Collected data:
Content starts
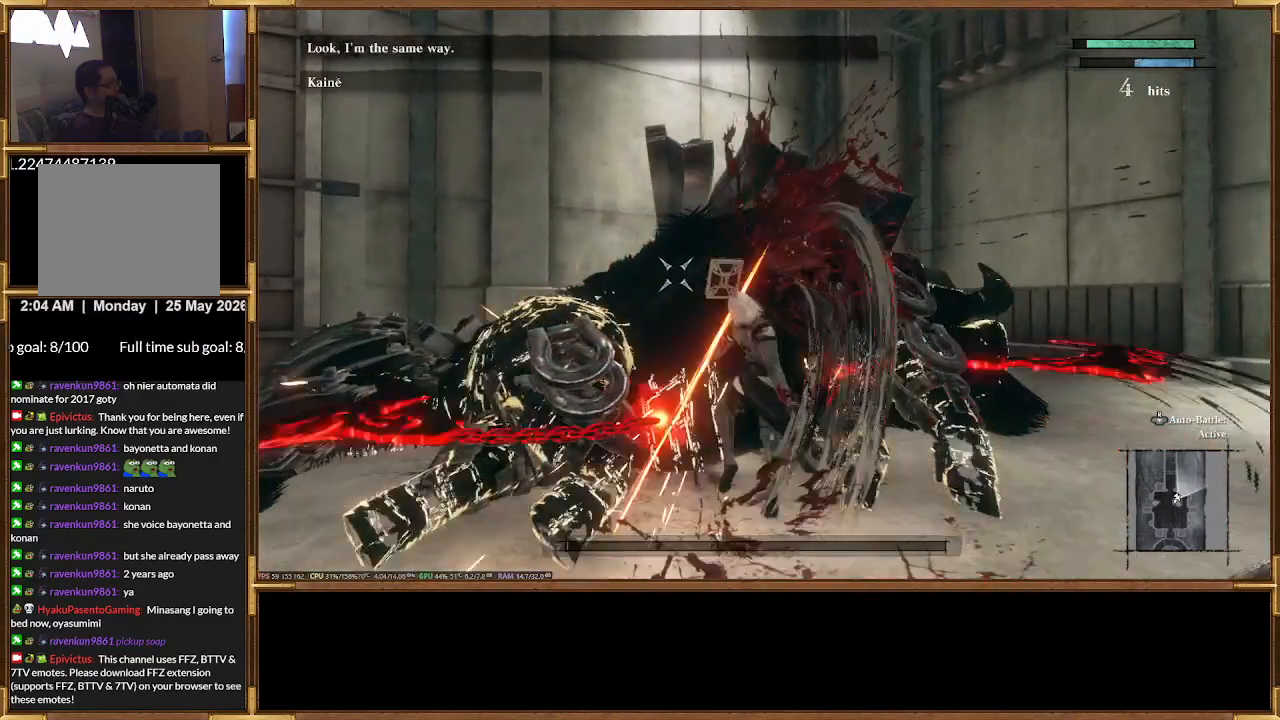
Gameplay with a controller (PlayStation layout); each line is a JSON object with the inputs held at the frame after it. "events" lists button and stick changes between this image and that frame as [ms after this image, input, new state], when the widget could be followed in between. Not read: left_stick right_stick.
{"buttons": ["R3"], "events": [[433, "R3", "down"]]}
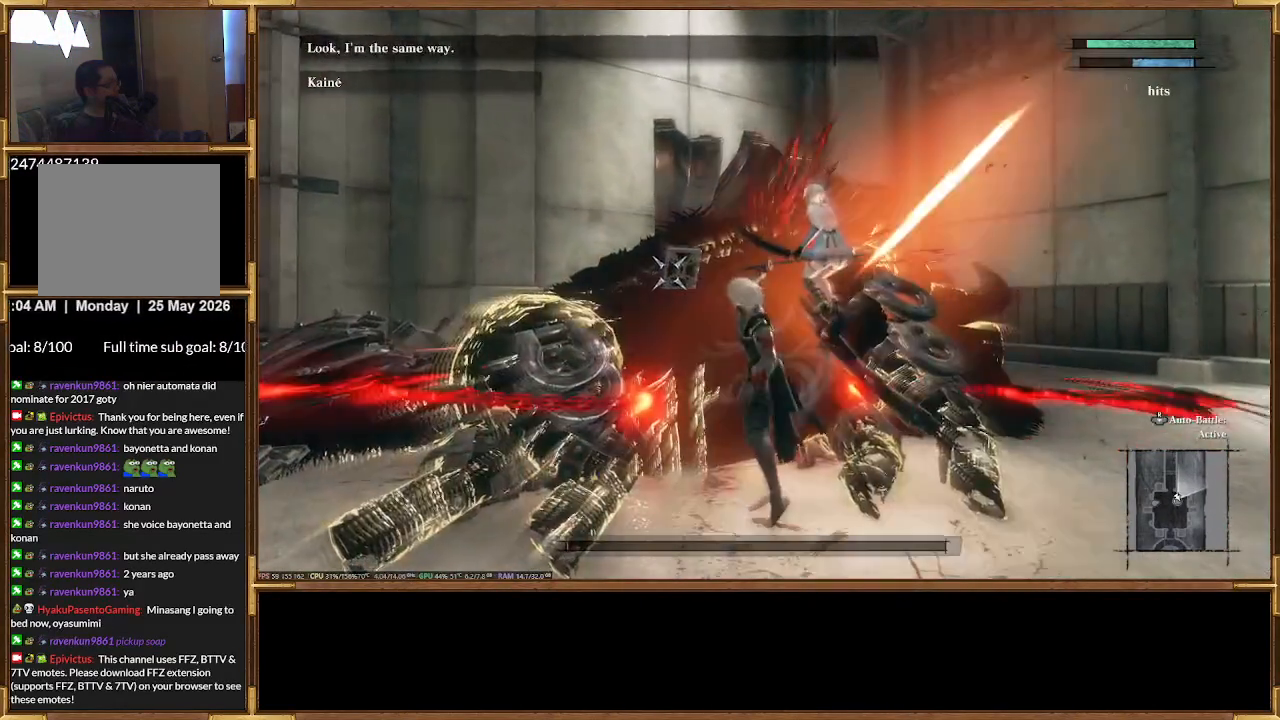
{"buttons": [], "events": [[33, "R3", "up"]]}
Content ends
What is being asked: Report how many lines above contain the string "buttons". Please write the number only.

Completed task: 2